Corría el año de 1990 cuando José Manuel Freidel se entrometió en los vericuetos de la memoria de esta emblemática Manuela Sáenz de Thorne, en una magnífica puesta en escena. La ubica en sus últimas tardes en el desierto de Paita, Perú, donde ha encontrado refugio a un exilio injusto. Paita como utopía del corazón para desandar la honda andadura de recuerdos marchitos. Cuasi paralítica es invitada a lanzarse al mar por su hombre guerrero: “Lánzate mi adorada loca, es solo un paso, no te detengas”, le susurra el libertador de las Américas, de la cual ella es su heroína. Un Bolívar desnudo danza impetuoso en oleajes su penúltima batahola con la memoria. El intérprete de aquel montaje dirige la pieza teatral que cierra el ciclo creativo del inmolado dramaturgo.
Manuela es tratada como un tríptico, se desdoble desde su ancianidad en Manuela guerrera, Manuela amante y Manuela vieja, es tres veces ella, como la historia que cuentan los vencidos desde la dignidad de su derrota. Bolívar es expulsado y huye hacia su exilio interior, avanza por el río grande de La Magdalena hasta recalar en Santa Marta, allí exhala su último aliento en San Pedro Alejandrino, muere en el océano Atlántico para vivir ahora en los recuerdos de su Manuela, en el Pacífico, océanos insondables que se unen merced a las “agujas mágicas del teatro”.
Un lugar inhóspito, desértico, le permite la acechanza de desdichas sinfín: “¿Para eso amé y luché con un libertador, para ver el mismo desfile de seres harapientos?”, se cuestiona por momentos, para dar rienda suelta a su carcajada brutal. El destino es una burla y ella a su vez tendrá que reírse de sus destinos cruzados. El autor se vale del recurso del tiempo circular para brindarle a la obra un presente continuum.
La patria saltando por la ventana. Así salta Bolívar en aquella funesta noche “septembrina” para escapar al atentado. Una escena de escalofrío es condensada en cortos diálogos, por esticomitias como en la tragedia griega y como en la tragedia las tres son coreutas, recurso retórico para acentuar la soledad y el desarraigo de aquel instante. Imagen devastadora.
El montaje privilegia la narración colectiva, tres Manuelas son todo “el coro”. Descorren el velamen oscuro del acontecer del país desangrado, cronistas de su tiempo, voceras de la historia, ¿pasada, presente?, qué más da. Se rompe la “cuarta” pared, aquella simbólica que separa la escena del patio de butacas. Las tres actrices irrumpen desde el público como oferentes de un cántico, para dar inicio a la obra. Se instalan en un espacio “neutro” (lugar de la no acción) y tienden un petate, el que será el lugar sobre el que discurra la acción dramática.

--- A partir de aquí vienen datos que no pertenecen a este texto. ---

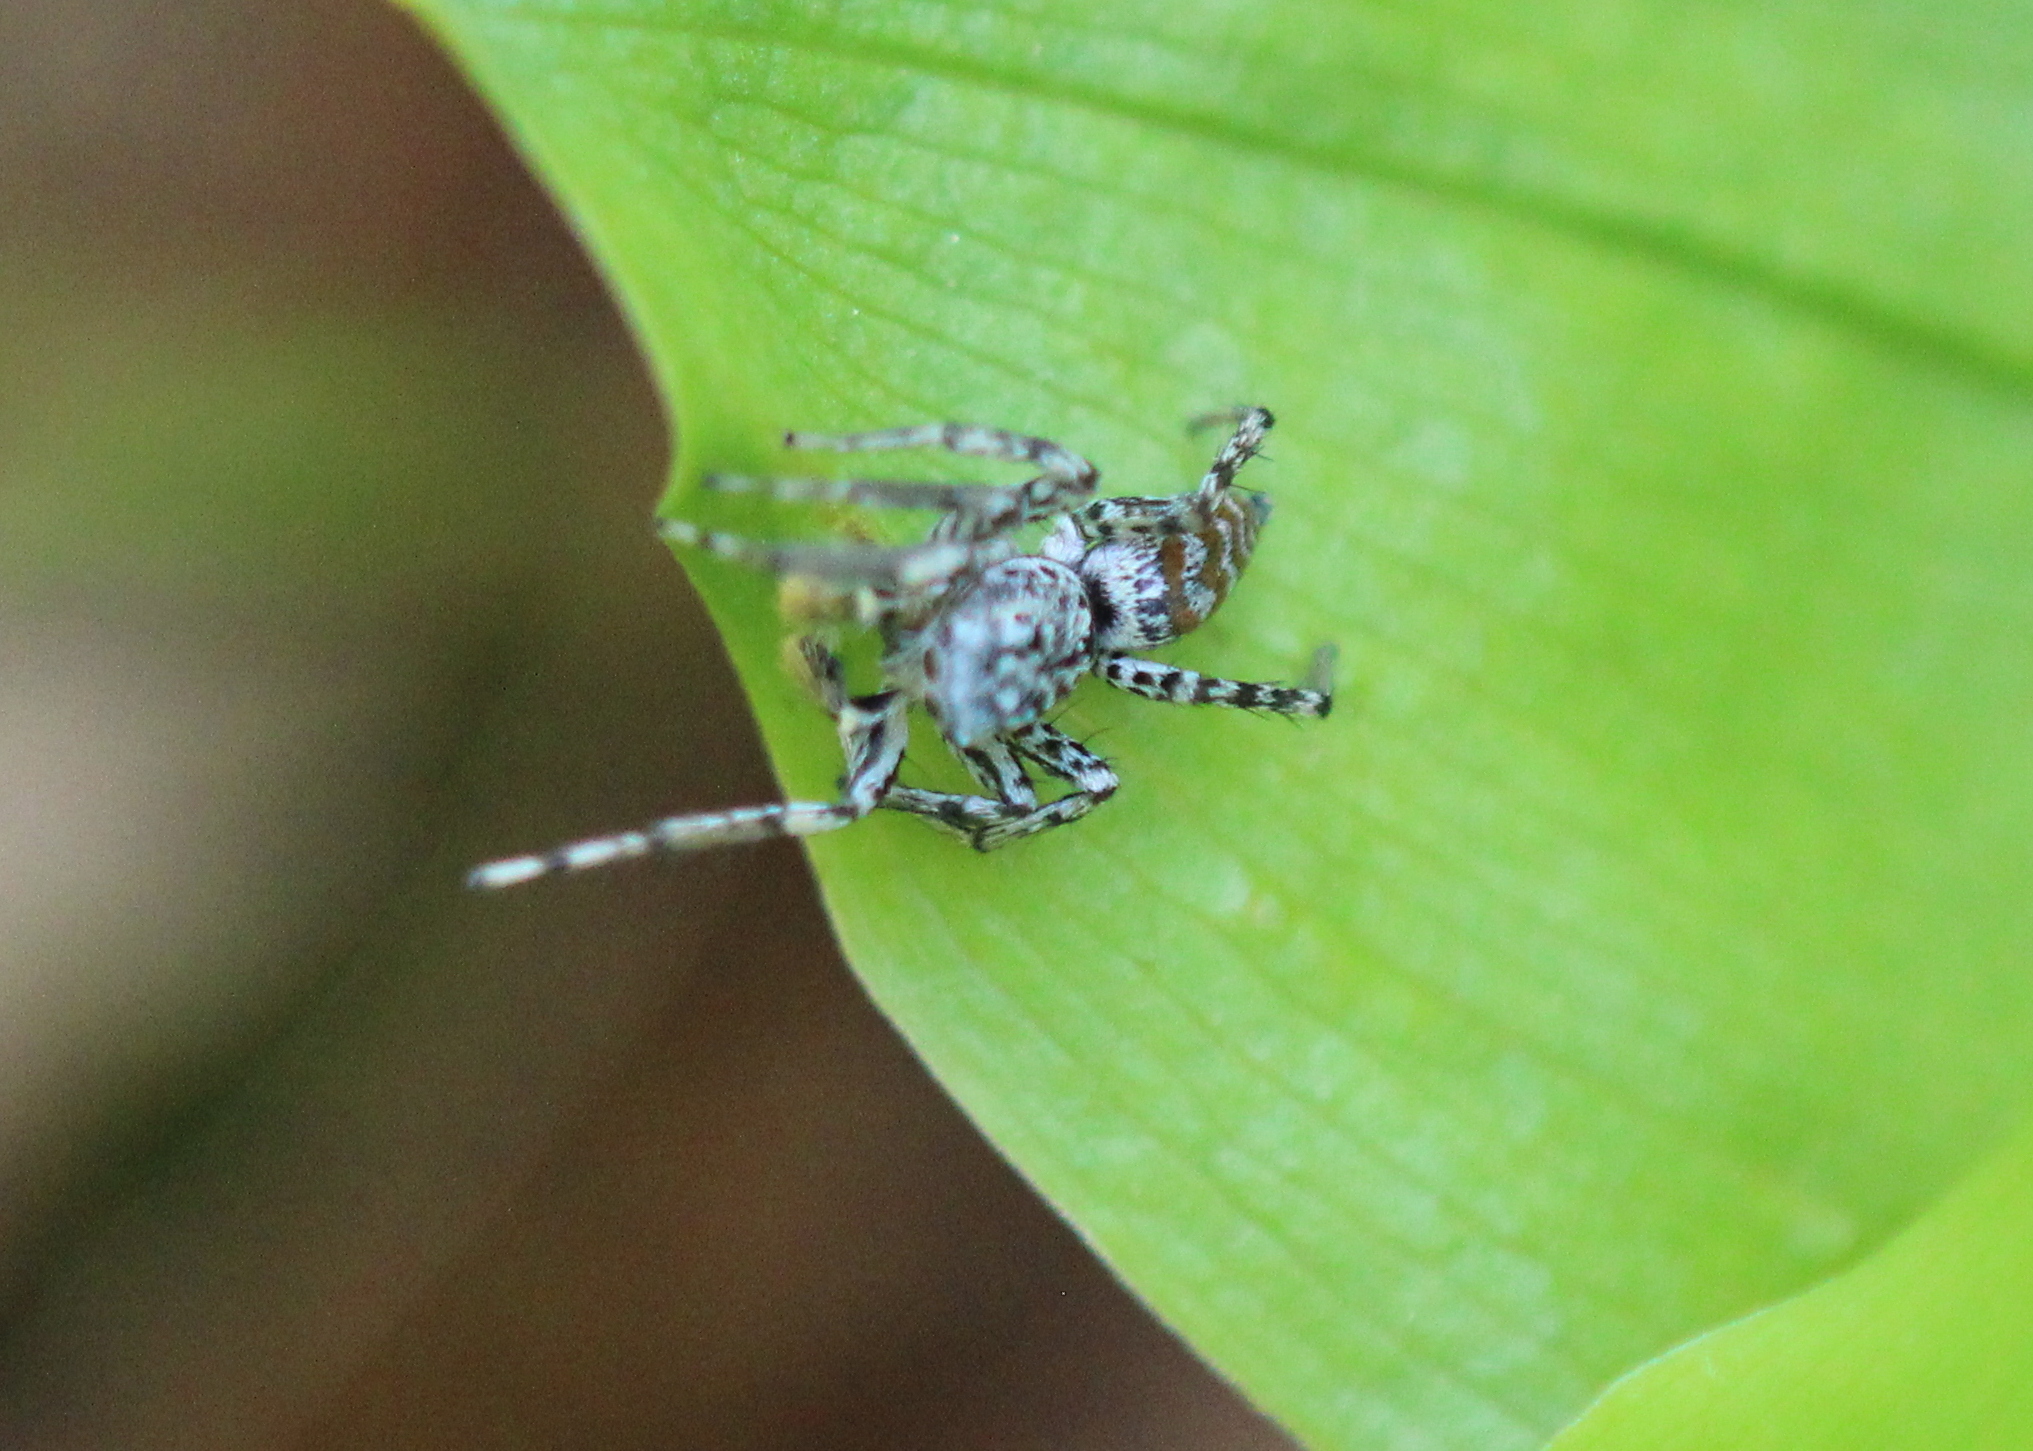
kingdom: Animalia
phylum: Arthropoda
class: Arachnida
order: Araneae
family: Salticidae
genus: Maevia
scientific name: Maevia inclemens
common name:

Veteranas de mil batallas teatrales, estas tres actrices saben brindar carácter al personaje en sus diferentes facetas, lugares y situaciones: Berta Nelly Arboleda, Tania Granda y Cristina Roldán, cada una a su manera y con la vasta experiencia acometen la tarea de destejer la trama de la historia. Aupadas por Juan Diego Zuluaga, recrean de este modo los vívidos momentos de “esplendor y ocaso” de Manuela Sáenz. Habrá que decir, en honor a la verdad escénica, que esta puesta del maestro Fernando Zapata Abadía dista mucho de aquel montaje. Para bien de las artes escénicas digamos que este daguerrotipo intemporal de Bolívar y sus amores contrariados con su Manuela, goza de buena salud.
Esta obra estará en temporada este fin de semana en Pequeño Teatro, en sus 40 años, además como homenaje a su fundador Rodrigo Saldarriaga, en su primer aniversario.